__Text passage__

# # # #

John Reno Jackson (born October 31, 1995) is a British (Caymanian) interdisciplinary artist, known for his continued exploration with multimedia through a series of works made interpreting themes such as migration, isolation and identity. His works interlace ideas in multiple narratives drawn from current and historical situations within the Cayman Islands and the Caribbean region.

==Early life and education==
John Reno Jackson was born in George Town, Cayman Islands in 1995. His father from Cayman Brac and his mother from Texas, Jackson spent his younger years primarily in the Cayman Islands, and at times south Texas and Europe, developing his technique and exploring concepts around identity. Jackson attended foundation courses in painting and drawing at the Art Academy London in 2015. Upon his return to Cayman, Jackson continued evolving his practice through residencies and educational programs. In 2020, Jackson was accepted into the TURPS Correspondence Course. An art school programme by TURPS Banana aimed towards painters who want to develop or invigorate their work through mentorship.

==Art career==
John Reno Jackson has used multiple different materials and methods to create his work: from traditional Caymanian craft materials such as Silver Thatch rope to found objects such as fabrics, dirt, or old televisions.

In his formative years, he said he found the size of Cayman limiting, but with time he has come to appreciate what the small community has to offer. Jackson's inspirations come from social hierarchies, political arguments, the flickering neon light at a bar late at night, the patterns of traditional quilts, and the love and fruit cake of an elderly relative. All the things around us impact the way we see the world and the art in our lives must speak to these things, whether indirectly or adamantly.

His exhibitions include the Winter Showcase at the Art Academy London in 2015, at Paulo – PADA Studios in Barreiro, Portugal, where he attended an artist’s residency in 2020, and at Artisan Space in London, UK (2020). His work was featured in the exhibition, Island of Women: Life at Home in our Maritime Years, at National Gallery of the Cayman Islands in 2020 and the 2nd Cayman Islands Biennial: Reimagined Futures in 2021.

# # # #

__Listed records__
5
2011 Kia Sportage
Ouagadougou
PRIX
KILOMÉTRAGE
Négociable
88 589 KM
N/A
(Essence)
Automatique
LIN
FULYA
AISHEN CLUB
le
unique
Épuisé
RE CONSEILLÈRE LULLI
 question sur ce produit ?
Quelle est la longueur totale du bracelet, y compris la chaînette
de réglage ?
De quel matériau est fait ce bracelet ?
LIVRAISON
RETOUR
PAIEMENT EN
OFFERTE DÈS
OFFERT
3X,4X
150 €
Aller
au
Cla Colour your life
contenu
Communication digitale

# # # #

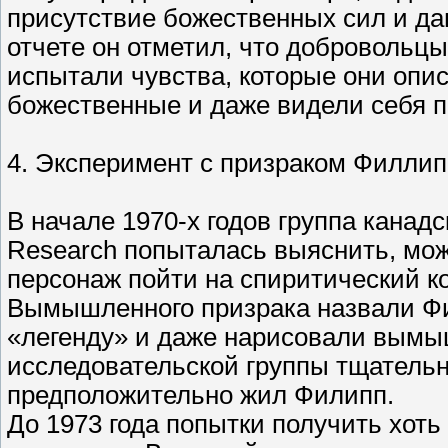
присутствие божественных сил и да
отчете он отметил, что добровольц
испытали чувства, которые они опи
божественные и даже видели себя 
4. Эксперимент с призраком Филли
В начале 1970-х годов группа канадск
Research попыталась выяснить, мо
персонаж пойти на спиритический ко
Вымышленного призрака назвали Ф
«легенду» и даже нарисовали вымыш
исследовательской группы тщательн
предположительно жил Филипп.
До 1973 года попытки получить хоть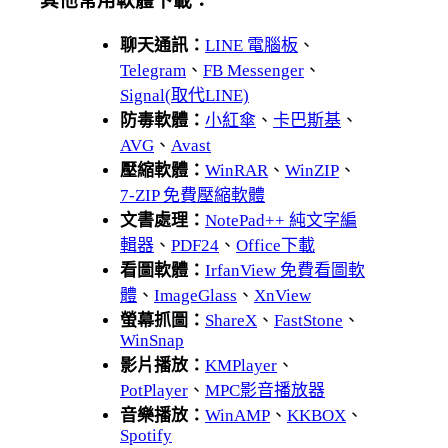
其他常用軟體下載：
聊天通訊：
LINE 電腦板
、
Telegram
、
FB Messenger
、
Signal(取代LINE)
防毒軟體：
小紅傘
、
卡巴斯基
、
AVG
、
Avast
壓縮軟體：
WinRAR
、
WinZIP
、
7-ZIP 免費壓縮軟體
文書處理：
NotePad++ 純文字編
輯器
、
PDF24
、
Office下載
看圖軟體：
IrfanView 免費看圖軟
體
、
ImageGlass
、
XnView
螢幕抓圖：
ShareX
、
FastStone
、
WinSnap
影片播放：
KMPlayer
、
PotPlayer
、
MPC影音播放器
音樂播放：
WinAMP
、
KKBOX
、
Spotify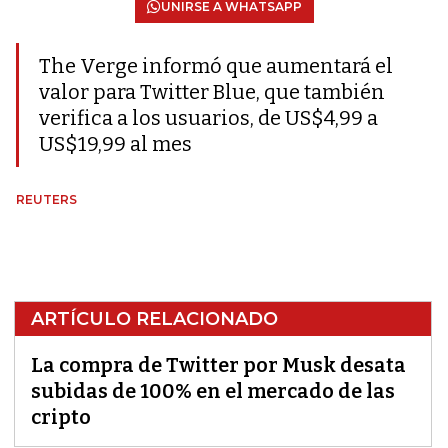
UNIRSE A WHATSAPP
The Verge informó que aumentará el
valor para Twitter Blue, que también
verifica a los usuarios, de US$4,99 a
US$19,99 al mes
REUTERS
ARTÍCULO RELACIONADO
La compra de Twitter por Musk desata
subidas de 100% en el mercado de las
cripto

# # # #

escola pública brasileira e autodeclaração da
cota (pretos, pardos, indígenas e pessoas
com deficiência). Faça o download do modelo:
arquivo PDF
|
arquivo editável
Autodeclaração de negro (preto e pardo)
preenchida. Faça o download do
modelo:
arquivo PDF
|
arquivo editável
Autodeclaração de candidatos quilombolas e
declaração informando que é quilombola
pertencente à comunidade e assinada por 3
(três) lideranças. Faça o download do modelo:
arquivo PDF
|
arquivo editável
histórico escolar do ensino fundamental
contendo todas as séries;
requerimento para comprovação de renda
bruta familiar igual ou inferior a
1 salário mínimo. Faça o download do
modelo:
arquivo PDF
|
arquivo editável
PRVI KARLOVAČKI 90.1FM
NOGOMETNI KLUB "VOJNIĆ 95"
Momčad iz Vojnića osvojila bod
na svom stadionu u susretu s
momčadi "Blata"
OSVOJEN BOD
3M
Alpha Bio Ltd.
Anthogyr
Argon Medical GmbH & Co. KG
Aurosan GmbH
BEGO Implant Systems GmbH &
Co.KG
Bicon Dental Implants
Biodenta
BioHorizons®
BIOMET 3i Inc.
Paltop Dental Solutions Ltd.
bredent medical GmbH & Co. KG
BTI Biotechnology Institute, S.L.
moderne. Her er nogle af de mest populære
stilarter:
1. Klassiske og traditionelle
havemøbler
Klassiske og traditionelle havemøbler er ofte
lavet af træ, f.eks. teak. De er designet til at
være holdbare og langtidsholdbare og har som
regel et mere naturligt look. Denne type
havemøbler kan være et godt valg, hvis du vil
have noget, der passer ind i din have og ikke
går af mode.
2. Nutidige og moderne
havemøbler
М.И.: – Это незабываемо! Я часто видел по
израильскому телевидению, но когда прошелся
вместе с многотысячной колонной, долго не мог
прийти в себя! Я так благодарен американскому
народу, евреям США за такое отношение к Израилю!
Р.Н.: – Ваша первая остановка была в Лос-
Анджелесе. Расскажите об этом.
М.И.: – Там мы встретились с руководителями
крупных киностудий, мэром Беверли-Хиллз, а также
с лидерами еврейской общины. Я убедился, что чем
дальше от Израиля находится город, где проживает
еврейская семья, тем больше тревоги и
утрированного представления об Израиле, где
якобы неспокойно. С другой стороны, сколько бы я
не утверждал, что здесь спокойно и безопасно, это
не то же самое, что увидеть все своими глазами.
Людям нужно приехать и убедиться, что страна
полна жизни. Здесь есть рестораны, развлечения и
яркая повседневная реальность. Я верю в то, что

# # # #

__To do__
**A)** In the John Reno Jackson biography, what course was he accepted into in 2020?
**B)** Please reproduce the part of the John Reno Jackson biography starting at "John Reno Jackson (born" and ending at "the Caribbean region.".

__Task-by-task results__
**A)** The TURPS Correspondence Course.

**B)**
John Reno Jackson (born October 31, 1995) is a British (Caymanian) interdisciplinary artist, known for his continued exploration with multimedia through a series of works made interpreting themes such as migration, isolation and identity. His works interlace ideas in multiple narratives drawn from current and historical situations within the Cayman Islands and the Caribbean region.